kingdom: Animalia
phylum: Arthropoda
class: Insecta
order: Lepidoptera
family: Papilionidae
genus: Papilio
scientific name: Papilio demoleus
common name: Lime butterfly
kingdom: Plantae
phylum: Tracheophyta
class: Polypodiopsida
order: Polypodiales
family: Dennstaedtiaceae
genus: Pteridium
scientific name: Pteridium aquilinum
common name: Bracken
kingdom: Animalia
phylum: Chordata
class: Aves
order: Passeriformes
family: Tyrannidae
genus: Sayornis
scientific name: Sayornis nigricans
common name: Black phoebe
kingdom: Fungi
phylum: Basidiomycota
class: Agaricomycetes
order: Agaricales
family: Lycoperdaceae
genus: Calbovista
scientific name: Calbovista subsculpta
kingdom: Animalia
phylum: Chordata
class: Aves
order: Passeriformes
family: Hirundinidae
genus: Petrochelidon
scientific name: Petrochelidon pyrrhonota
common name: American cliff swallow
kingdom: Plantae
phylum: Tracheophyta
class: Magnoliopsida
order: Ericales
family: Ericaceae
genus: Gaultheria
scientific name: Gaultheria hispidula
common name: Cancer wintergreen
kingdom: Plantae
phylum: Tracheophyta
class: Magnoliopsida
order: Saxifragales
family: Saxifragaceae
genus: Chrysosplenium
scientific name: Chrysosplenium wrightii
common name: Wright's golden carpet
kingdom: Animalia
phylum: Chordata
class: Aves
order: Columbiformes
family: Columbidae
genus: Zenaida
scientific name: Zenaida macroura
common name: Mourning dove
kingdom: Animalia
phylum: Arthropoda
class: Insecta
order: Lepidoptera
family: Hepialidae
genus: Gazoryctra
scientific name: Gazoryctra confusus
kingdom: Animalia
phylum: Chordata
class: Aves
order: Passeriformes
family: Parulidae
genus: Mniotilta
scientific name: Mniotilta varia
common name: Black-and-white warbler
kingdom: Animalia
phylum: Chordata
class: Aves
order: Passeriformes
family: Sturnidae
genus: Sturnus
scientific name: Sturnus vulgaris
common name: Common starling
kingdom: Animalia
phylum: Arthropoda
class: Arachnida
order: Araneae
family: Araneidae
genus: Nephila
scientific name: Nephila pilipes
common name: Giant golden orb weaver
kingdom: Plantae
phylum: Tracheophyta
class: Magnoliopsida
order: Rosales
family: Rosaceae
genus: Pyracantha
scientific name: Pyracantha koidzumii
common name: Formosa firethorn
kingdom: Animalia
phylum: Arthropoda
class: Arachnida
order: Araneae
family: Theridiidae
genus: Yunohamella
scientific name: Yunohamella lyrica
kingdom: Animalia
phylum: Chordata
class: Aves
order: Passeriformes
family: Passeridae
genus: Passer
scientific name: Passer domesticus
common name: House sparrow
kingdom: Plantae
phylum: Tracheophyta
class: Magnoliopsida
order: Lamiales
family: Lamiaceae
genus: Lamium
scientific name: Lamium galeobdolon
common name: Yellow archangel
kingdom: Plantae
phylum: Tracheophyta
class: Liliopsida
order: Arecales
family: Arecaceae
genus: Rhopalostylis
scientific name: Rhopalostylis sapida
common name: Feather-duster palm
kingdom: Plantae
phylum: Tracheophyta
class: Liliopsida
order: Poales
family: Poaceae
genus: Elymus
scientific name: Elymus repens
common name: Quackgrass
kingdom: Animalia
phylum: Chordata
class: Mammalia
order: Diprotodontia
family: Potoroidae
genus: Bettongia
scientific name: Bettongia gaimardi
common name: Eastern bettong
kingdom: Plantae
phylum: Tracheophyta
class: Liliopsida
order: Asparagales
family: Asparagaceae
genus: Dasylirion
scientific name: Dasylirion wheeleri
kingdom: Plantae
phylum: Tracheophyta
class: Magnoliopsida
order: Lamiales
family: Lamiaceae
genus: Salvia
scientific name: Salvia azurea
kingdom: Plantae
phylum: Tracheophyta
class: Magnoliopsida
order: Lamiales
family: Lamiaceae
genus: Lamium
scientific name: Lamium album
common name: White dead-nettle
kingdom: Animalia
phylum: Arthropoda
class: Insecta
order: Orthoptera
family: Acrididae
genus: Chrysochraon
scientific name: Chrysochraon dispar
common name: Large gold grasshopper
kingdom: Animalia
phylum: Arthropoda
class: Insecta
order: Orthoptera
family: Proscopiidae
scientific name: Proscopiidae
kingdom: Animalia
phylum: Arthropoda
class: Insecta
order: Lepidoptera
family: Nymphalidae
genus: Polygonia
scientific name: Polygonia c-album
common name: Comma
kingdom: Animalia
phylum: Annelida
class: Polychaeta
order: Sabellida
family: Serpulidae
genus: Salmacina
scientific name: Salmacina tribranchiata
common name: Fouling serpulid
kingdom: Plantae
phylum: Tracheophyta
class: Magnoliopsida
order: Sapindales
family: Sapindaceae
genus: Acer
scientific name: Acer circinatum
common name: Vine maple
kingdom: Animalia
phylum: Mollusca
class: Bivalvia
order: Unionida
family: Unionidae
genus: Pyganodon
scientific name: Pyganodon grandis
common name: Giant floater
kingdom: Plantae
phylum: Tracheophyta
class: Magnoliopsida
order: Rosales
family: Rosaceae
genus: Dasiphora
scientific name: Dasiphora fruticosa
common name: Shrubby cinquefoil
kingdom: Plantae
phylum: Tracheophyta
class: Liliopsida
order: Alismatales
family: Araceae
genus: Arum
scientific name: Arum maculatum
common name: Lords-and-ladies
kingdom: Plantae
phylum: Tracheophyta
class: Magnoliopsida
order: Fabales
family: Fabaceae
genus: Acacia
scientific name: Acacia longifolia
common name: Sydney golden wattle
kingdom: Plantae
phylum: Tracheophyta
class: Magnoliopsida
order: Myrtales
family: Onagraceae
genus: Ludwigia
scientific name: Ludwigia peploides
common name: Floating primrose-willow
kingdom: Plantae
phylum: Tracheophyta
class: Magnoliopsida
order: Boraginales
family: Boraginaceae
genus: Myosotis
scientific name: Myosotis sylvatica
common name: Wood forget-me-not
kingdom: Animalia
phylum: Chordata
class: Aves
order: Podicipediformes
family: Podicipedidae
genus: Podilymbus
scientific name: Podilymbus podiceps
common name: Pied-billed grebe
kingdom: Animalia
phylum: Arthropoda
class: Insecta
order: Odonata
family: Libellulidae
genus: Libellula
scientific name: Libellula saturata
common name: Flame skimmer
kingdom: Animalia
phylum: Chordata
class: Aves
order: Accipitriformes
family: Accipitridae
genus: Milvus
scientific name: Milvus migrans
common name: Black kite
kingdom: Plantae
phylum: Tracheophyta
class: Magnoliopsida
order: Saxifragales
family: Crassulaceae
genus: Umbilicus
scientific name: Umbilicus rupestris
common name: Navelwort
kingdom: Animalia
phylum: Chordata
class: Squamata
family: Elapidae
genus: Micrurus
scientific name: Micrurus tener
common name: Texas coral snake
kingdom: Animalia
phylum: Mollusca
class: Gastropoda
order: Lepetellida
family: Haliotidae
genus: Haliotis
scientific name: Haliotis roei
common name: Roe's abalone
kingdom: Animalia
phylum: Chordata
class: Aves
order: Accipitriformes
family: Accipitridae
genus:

== == ==

THE PROBLEM: Repeat all the lines above, replacing every "common name" with "vernacular name" and leaving everything else unchanged.

PROBLEM SOLUTION:
kingdom: Animalia
phylum: Arthropoda
class: Insecta
order: Lepidoptera
family: Papilionidae
genus: Papilio
scientific name: Papilio demoleus
vernacular name: Lime butterfly
kingdom: Plantae
phylum: Tracheophyta
class: Polypodiopsida
order: Polypodiales
family: Dennstaedtiaceae
genus: Pteridium
scientific name: Pteridium aquilinum
vernacular name: Bracken
kingdom: Animalia
phylum: Chordata
class: Aves
order: Passeriformes
family: Tyrannidae
genus: Sayornis
scientific name: Sayornis nigricans
vernacular name: Black phoebe
kingdom: Fungi
phylum: Basidiomycota
class: Agaricomycetes
order: Agaricales
family: Lycoperdaceae
genus: Calbovista
scientific name: Calbovista subsculpta
kingdom: Animalia
phylum: Chordata
class: Aves
order: Passeriformes
family: Hirundinidae
genus: Petrochelidon
scientific name: Petrochelidon pyrrhonota
vernacular name: American cliff swallow
kingdom: Plantae
phylum: Tracheophyta
class: Magnoliopsida
order: Ericales
family: Ericaceae
genus: Gaultheria
scientific name: Gaultheria hispidula
vernacular name: Cancer wintergreen
kingdom: Plantae
phylum: Tracheophyta
class: Magnoliopsida
order: Saxifragales
family: Saxifragaceae
genus: Chrysosplenium
scientific name: Chrysosplenium wrightii
vernacular name: Wright's golden carpet
kingdom: Animalia
phylum: Chordata
class: Aves
order: Columbiformes
family: Columbidae
genus: Zenaida
scientific name: Zenaida macroura
vernacular name: Mourning dove
kingdom: Animalia
phylum: Arthropoda
class: Insecta
order: Lepidoptera
family: Hepialidae
genus: Gazoryctra
scientific name: Gazoryctra confusus
kingdom: Animalia
phylum: Chordata
class: Aves
order: Passeriformes
family: Parulidae
genus: Mniotilta
scientific name: Mniotilta varia
vernacular name: Black-and-white warbler
kingdom: Animalia
phylum: Chordata
class: Aves
order: Passeriformes
family: Sturnidae
genus: Sturnus
scientific name: Sturnus vulgaris
vernacular name: Common starling
kingdom: Animalia
phylum: Arthropoda
class: Arachnida
order: Araneae
family: Araneidae
genus: Nephila
scientific name: Nephila pilipes
vernacular name: Giant golden orb weaver
kingdom: Plantae
phylum: Tracheophyta
class: Magnoliopsida
order: Rosales
family: Rosaceae
genus: Pyracantha
scientific name: Pyracantha koidzumii
vernacular name: Formosa firethorn
kingdom: Animalia
phylum: Arthropoda
class: Arachnida
order: Araneae
family: Theridiidae
genus: Yunohamella
scientific name: Yunohamella lyrica
kingdom: Animalia
phylum: Chordata
class: Aves
order: Passeriformes
family: Passeridae
genus: Passer
scientific name: Passer domesticus
vernacular name: House sparrow
kingdom: Plantae
phylum: Tracheophyta
class: Magnoliopsida
order: Lamiales
family: Lamiaceae
genus: Lamium
scientific name: Lamium galeobdolon
vernacular name: Yellow archangel
kingdom: Plantae
phylum: Tracheophyta
class: Liliopsida
order: Arecales
family: Arecaceae
genus: Rhopalostylis
scientific name: Rhopalostylis sapida
vernacular name: Feather-duster palm
kingdom: Plantae
phylum: Tracheophyta
class: Liliopsida
order: Poales
family: Poaceae
genus: Elymus
scientific name: Elymus repens
vernacular name: Quackgrass
kingdom: Animalia
phylum: Chordata
class: Mammalia
order: Diprotodontia
family: Potoroidae
genus: Bettongia
scientific name: Bettongia gaimardi
vernacular name: Eastern bettong
kingdom: Plantae
phylum: Tracheophyta
class: Liliopsida
order: Asparagales
family: Asparagaceae
genus: Dasylirion
scientific name: Dasylirion wheeleri
kingdom: Plantae
phylum: Tracheophyta
class: Magnoliopsida
order: Lamiales
family: Lamiaceae
genus: Salvia
scientific name: Salvia azurea
kingdom: Plantae
phylum: Tracheophyta
class: Magnoliopsida
order: Lamiales
family: Lamiaceae
genus: Lamium
scientific name: Lamium album
vernacular name: White dead-nettle
kingdom: Animalia
phylum: Arthropoda
class: Insecta
order: Orthoptera
family: Acrididae
genus: Chrysochraon
scientific name: Chrysochraon dispar
vernacular name: Large gold grasshopper
kingdom: Animalia
phylum: Arthropoda
class: Insecta
order: Orthoptera
family: Proscopiidae
scientific name: Proscopiidae
kingdom: Animalia
phylum: Arthropoda
class: Insecta
order: Lepidoptera
family: Nymphalidae
genus: Polygonia
scientific name: Polygonia c-album
vernacular name: Comma
kingdom: Animalia
phylum: Annelida
class: Polychaeta
order: Sabellida
family: Serpulidae
genus: Salmacina
scientific name: Salmacina tribranchiata
vernacular name: Fouling serpulid
kingdom: Plantae
phylum: Tracheophyta
class: Magnoliopsida
order: Sapindales
family: Sapindaceae
genus: Acer
scientific name: Acer circinatum
vernacular name: Vine maple
kingdom: Animalia
phylum: Mollusca
class: Bivalvia
order: Unionida
family: Unionidae
genus: Pyganodon
scientific name: Pyganodon grandis
vernacular name: Giant floater
kingdom: Plantae
phylum: Tracheophyta
class: Magnoliopsida
order: Rosales
family: Rosaceae
genus: Dasiphora
scientific name: Dasiphora fruticosa
vernacular name: Shrubby cinquefoil
kingdom: Plantae
phylum: Tracheophyta
class: Liliopsida
order: Alismatales
family: Araceae
genus: Arum
scientific name: Arum maculatum
vernacular name: Lords-and-ladies
kingdom: Plantae
phylum: Tracheophyta
class: Magnoliopsida
order: Fabales
family: Fabaceae
genus: Acacia
scientific name: Acacia longifolia
vernacular name: Sydney golden wattle
kingdom: Plantae
phylum: Tracheophyta
class: Magnoliopsida
order: Myrtales
family: Onagraceae
genus: Ludwigia
scientific name: Ludwigia peploides
vernacular name: Floating primrose-willow
kingdom: Plantae
phylum: Tracheophyta
class: Magnoliopsida
order: Boraginales
family: Boraginaceae
genus: Myosotis
scientific name: Myosotis sylvatica
vernacular name: Wood forget-me-not
kingdom: Animalia
phylum: Chordata
class: Aves
order: Podicipediformes
family: Podicipedidae
genus: Podilymbus
scientific name: Podilymbus podiceps
vernacular name: Pied-billed grebe
kingdom: Animalia
phylum: Arthropoda
class: Insecta
order: Odonata
family: Libellulidae
genus: Libellula
scientific name: Libellula saturata
vernacular name: Flame skimmer
kingdom: Animalia
phylum: Chordata
class: Aves
order: Accipitriformes
family: Accipitridae
genus: Milvus
scientific name: Milvus migrans
vernacular name: Black kite
kingdom: Plantae
phylum: Tracheophyta
class: Magnoliopsida
order: Saxifragales
family: Crassulaceae
genus: Umbilicus
scientific name: Umbilicus rupestris
vernacular name: Navelwort
kingdom: Animalia
phylum: Chordata
class: Squamata
family: Elapidae
genus: Micrurus
scientific name: Micrurus tener
vernacular name: Texas coral snake
kingdom: Animalia
phylum: Mollusca
class: Gastropoda
order: Lepetellida
family: Haliotidae
genus: Haliotis
scientific name: Haliotis roei
vernacular name: Roe's abalone
kingdom: Animalia
phylum: Chordata
class: Aves
order: Accipitriformes
family: Accipitridae
genus:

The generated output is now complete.